*Work to do*: Copy out the lines of the listing below word for word, starting at the line containing "order: Umbilicariales" and ending at the line containing "genus: Cyperus", with both of those lines included.

====== The records

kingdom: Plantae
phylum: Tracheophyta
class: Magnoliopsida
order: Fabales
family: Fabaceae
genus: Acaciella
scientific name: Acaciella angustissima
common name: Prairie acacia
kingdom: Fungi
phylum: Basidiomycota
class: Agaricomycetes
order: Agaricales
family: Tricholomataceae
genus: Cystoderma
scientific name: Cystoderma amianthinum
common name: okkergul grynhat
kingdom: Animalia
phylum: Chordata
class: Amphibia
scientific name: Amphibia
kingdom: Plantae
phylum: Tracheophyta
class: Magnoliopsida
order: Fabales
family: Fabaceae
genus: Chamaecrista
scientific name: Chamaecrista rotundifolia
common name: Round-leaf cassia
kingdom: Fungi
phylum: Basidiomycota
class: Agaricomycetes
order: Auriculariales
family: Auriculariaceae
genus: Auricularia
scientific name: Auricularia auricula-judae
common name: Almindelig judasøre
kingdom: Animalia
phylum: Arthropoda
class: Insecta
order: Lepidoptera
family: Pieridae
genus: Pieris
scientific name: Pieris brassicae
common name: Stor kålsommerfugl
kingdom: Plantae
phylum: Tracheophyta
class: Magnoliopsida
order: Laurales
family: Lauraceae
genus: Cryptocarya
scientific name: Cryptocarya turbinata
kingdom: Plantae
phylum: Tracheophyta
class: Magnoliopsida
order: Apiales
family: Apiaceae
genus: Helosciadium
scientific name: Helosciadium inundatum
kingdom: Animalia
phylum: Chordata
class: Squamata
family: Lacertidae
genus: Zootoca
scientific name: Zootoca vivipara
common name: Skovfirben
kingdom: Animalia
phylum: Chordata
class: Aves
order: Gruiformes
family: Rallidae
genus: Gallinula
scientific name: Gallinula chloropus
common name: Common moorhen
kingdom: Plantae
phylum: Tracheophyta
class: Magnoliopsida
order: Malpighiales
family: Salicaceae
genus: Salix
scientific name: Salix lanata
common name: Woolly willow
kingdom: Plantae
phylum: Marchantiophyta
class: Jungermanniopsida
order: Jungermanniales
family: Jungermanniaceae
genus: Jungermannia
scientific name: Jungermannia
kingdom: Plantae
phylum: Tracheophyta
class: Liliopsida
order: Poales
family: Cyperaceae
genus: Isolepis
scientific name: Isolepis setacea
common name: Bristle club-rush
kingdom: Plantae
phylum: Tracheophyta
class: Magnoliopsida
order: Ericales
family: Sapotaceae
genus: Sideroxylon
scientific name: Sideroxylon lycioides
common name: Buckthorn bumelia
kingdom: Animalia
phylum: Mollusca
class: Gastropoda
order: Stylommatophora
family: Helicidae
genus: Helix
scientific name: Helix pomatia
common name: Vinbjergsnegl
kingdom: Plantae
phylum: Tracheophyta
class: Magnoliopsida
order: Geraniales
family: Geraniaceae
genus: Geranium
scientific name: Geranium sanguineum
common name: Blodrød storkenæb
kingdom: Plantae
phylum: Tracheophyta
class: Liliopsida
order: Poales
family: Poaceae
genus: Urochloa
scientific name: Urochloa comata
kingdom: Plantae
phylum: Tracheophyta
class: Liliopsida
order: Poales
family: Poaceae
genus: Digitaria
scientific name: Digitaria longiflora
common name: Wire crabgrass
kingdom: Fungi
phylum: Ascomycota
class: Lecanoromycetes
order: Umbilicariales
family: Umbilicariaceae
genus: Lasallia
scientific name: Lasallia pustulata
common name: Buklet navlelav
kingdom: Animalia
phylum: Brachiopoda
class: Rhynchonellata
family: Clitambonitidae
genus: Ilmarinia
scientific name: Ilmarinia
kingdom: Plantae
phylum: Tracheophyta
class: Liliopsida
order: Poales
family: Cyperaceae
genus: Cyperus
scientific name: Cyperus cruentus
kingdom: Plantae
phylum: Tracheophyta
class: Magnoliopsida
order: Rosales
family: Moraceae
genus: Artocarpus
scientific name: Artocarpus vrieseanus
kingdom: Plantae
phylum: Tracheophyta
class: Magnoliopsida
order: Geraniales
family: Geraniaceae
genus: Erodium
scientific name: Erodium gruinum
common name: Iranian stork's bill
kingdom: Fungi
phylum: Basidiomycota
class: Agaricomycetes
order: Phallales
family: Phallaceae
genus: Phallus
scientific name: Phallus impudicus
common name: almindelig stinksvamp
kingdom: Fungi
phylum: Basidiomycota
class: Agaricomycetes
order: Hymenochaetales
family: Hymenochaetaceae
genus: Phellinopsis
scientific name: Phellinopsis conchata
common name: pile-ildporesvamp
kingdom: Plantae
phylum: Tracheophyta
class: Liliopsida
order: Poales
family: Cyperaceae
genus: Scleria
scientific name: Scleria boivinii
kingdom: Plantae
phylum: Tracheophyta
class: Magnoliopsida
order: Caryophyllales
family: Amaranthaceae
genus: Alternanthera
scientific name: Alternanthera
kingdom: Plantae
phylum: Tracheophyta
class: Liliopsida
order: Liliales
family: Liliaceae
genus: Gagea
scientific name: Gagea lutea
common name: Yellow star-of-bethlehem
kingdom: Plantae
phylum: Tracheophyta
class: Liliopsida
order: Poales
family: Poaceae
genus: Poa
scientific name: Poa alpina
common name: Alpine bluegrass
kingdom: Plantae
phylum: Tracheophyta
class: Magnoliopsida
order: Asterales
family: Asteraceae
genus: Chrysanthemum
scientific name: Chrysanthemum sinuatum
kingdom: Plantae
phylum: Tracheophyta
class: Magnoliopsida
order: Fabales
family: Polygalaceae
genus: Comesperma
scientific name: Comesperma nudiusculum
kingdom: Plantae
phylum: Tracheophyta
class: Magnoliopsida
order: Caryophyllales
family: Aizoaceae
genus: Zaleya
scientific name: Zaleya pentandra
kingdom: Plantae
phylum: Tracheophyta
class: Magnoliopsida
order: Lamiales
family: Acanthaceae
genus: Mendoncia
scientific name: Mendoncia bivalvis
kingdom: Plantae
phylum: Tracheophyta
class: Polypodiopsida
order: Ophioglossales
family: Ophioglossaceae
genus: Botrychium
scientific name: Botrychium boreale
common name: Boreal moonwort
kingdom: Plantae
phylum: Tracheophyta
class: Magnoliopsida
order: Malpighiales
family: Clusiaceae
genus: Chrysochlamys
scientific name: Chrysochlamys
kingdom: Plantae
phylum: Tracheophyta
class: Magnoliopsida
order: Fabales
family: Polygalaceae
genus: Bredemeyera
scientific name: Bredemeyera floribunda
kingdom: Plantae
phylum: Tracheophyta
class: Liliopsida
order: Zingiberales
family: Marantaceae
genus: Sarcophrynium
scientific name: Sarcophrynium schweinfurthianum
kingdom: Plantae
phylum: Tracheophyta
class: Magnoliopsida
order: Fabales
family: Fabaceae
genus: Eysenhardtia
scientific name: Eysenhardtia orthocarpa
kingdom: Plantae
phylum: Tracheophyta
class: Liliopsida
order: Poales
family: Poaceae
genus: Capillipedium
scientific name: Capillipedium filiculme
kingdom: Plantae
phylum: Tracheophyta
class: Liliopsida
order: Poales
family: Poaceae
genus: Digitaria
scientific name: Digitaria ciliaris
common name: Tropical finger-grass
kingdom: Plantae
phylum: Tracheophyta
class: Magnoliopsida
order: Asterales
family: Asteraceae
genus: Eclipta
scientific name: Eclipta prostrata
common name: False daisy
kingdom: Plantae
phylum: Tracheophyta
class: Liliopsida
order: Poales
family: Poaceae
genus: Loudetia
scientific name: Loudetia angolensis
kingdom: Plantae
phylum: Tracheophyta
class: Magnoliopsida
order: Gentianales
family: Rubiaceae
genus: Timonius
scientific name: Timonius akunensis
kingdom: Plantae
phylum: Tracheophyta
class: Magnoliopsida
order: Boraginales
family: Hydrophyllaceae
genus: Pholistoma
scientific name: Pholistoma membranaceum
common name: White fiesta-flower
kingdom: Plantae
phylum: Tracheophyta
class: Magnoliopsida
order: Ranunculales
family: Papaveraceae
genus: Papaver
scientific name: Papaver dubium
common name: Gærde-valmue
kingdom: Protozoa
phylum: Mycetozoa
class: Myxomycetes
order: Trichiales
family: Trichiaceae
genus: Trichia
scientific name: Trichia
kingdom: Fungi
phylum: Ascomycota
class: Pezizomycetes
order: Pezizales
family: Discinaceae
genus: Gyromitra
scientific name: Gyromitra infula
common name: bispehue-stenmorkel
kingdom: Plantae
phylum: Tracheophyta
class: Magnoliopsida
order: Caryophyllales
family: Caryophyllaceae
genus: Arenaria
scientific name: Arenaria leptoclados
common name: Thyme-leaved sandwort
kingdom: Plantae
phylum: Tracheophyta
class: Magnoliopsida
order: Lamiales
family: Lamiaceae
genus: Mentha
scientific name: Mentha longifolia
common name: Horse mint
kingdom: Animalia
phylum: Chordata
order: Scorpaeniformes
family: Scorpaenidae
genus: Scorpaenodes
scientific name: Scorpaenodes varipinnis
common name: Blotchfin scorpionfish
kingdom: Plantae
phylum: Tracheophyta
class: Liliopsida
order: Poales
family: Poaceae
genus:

============

*Output below*:
order: Umbilicariales
family: Umbilicariaceae
genus: Lasallia
scientific name: Lasallia pustulata
common name: Buklet navlelav
kingdom: Animalia
phylum: Brachiopoda
class: Rhynchonellata
family: Clitambonitidae
genus: Ilmarinia
scientific name: Ilmarinia
kingdom: Plantae
phylum: Tracheophyta
class: Liliopsida
order: Poales
family: Cyperaceae
genus: Cyperus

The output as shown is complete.